** Opening Records shown block **

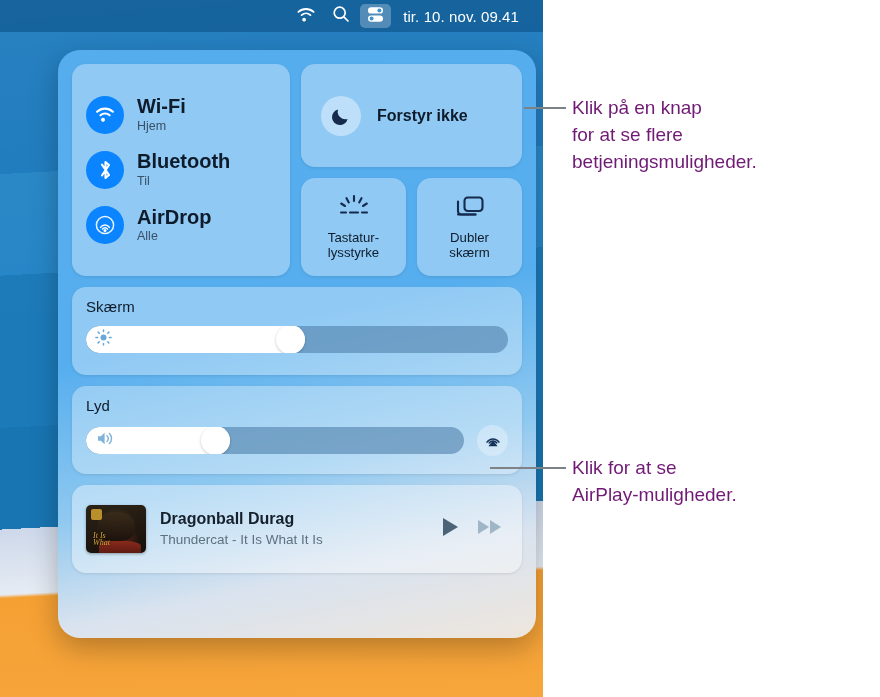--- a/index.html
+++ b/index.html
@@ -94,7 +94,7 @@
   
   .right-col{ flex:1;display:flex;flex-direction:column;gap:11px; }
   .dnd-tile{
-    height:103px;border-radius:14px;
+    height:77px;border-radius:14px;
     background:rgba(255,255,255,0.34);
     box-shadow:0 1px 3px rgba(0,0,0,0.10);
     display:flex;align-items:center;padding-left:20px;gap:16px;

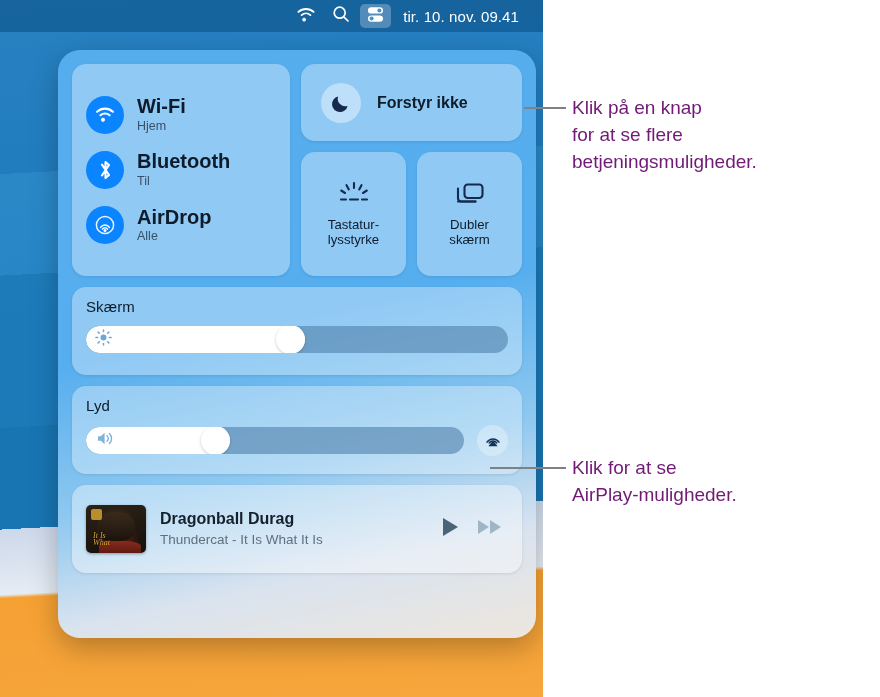--- a/index.html
+++ b/index.html
@@ -194,8 +194,9 @@
   .callout{ position:absolute;display:flex;align-items:flex-start; }
   .leader{ height:2px;background:#7e8285;flex:0 0 auto;margin-top:12px; }
   .callout-text{
-    font-size:19px;color:#701a75;line-height:1.42;white-space:pre-line;
+    font-size:16px;color:#ec4899;line-height:1.42;white-space:pre-line;
     margin-left:6px;
+    margin-top:23px;
   }
   #callout-1{ left:524px;top:95px; }
   #callout-1 .leader{ width:42px; }

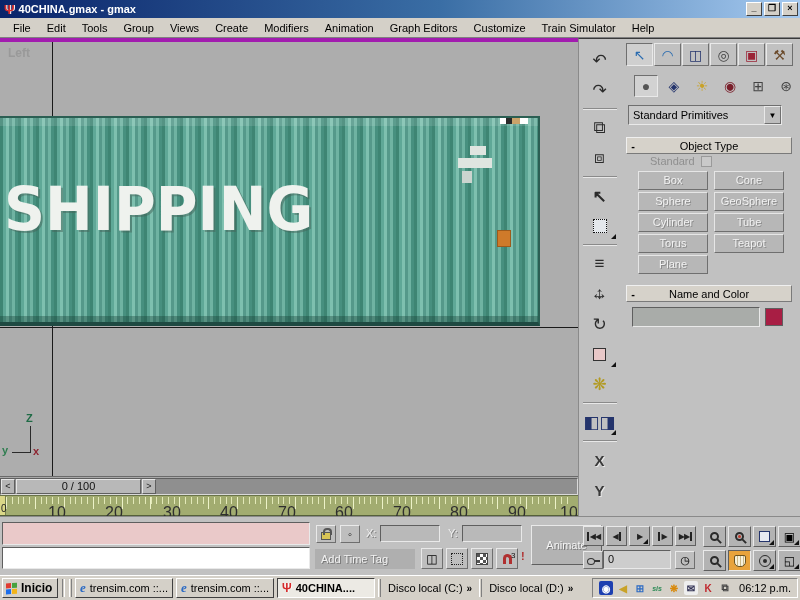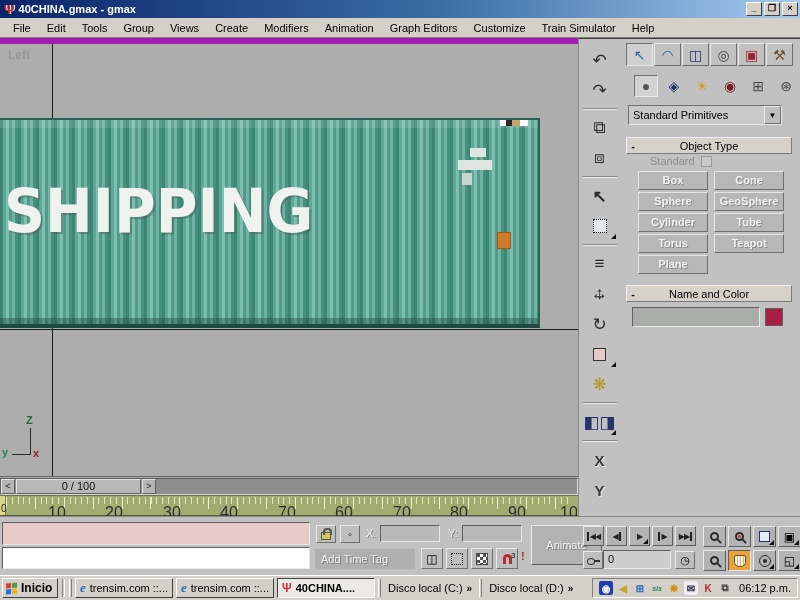--- a/index.html
+++ b/index.html
@@ -22,7 +22,7 @@
   #menubar .menu-item { padding:2px 7px; }
 
   
-  #viewport { position:absolute; left:0; top:38px; width:608px; height:438px; background:#ADADAD; overflow:hidden; border-top:6px solid #a21caf; }
+  #viewport { position:absolute; left:0; top:38px; width:608px; height:438px; background:#ADADAD; overflow:hidden; border-top:4px solid #a21caf; }
   #vp-label { position:absolute; left:8px; top:4px; color:#999; font-weight:bold; font-size:12px; }
   .grid-v { position:absolute; left:52px; top:0; width:1px; height:438px; background:#1a1a1a; }
   .grid-h { position:absolute; left:0; top:285px; width:578px; height:1px; background:#1a1a1a; }

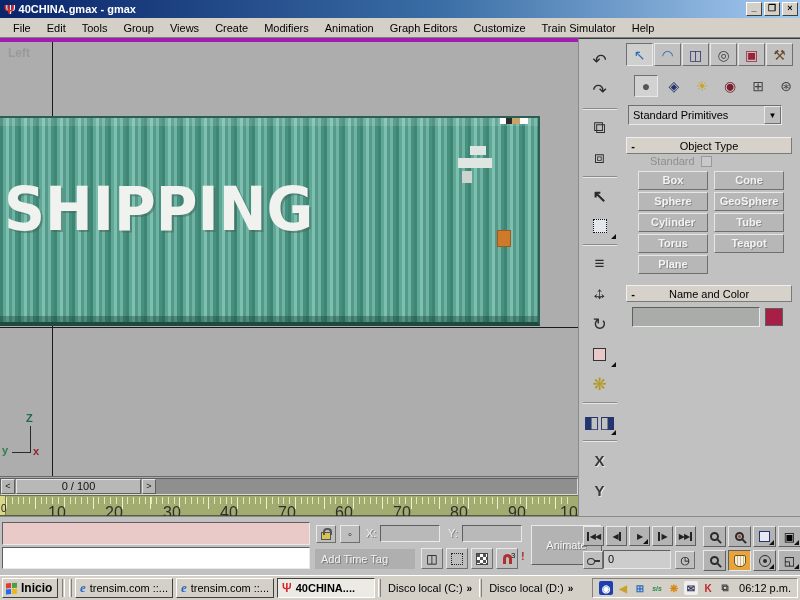--- a/index.html
+++ b/index.html
@@ -81,7 +81,7 @@
   #obj-buttons { position:absolute; left:18px; top:132px; width:146px; display:grid;
     grid-template-columns:70px 70px; gap:2px 6px; }
   .gbtn { height:19px; background:#B7B7B7; border:1px solid; border-color:#E6E6E6 #6F6F6F #6F6F6F #E6E6E6;
-    color:#F2F2F2; text-align:center; line-height:17px; font-size:11px; text-shadow:1px 1px 0 #8a8a8a;font-weight:bold; }
+    color:#F2F2F2; text-align:center; line-height:17px; font-size:11px; text-shadow:1px 1px 0 #8a8a8a; }
   #name-color-field { position:absolute; left:12px; top:266px; width:156px; height:24px; display:flex; align-items:center; gap:5px; }
   #name-input { width:128px; height:20px; background:#A9ACA9; border:1px solid; border-color:#5F5F5F #E9E9E9 #E9E9E9 #5F5F5F; }
   #color-swatch { width:18px; height:18px; background:#A81E44; border:1px solid #5F5F5F; }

** Closing Records shown block **

### Brief
Your answer should consist only of the lines from the one that holds "position:absolute; left:12px; top:266px;" to the end of the entries above, both ends included, each repeated exactly.

### Result for this exercise
   #name-color-field { position:absolute; left:12px; top:266px; width:156px; height:24px; display:flex; align-items:center; gap:5px; }
   #name-input { width:128px; height:20px; background:#A9ACA9; border:1px solid; border-color:#5F5F5F #E9E9E9 #E9E9E9 #5F5F5F; }
   #color-swatch { width:18px; height:18px; background:#A81E44; border:1px solid #5F5F5F; }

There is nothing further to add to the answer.